Dataset entries:
>>>>>

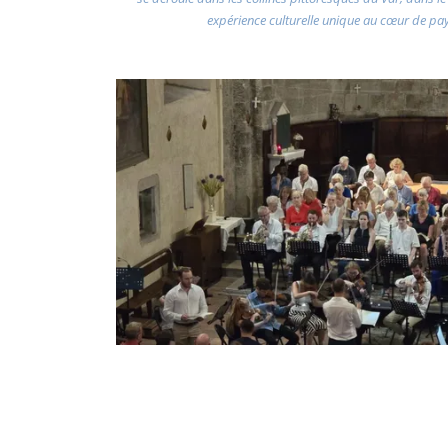
expérience culturelle unique au cœur de pa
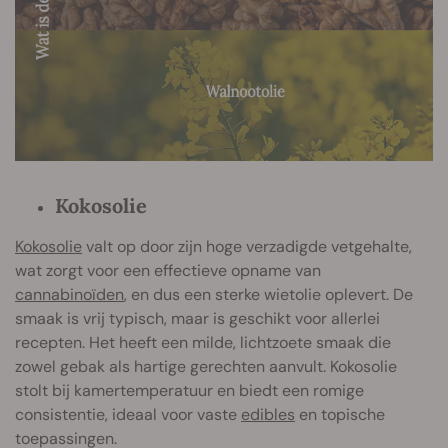
Kokosolie
Kokosolie
valt op door zijn hoge verzadigde vetgehalte,
wat zorgt voor een effectieve opname van
cannabinoïden
, en dus een sterke wietolie oplevert. De
smaak is vrij typisch, maar is geschikt voor allerlei
recepten. Het heeft een milde, lichtzoete smaak die
zowel gebak als hartige gerechten aanvult. Kokosolie
stolt bij kamertemperatuur en biedt een romige
consistentie, ideaal voor vaste
edibles
en topische
toepassingen.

<<<<<

| Assigned task |
Transcribe every line of text in the listing above, leaving out the pictures.

| Result |
expérience culturelle unique au cœur de pa
Kokosolie
Kokosolie
valt op door zijn hoge verzadigde vetgehalte,
wat zorgt voor een effectieve opname van
cannabinoïden
, en dus een sterke wietolie oplevert. De
smaak is vrij typisch, maar is geschikt voor allerlei
recepten. Het heeft een milde, lichtzoete smaak die
zowel gebak als hartige gerechten aanvult. Kokosolie
stolt bij kamertemperatuur en biedt een romige
consistentie, ideaal voor vaste
edibles
en topische
toepassingen.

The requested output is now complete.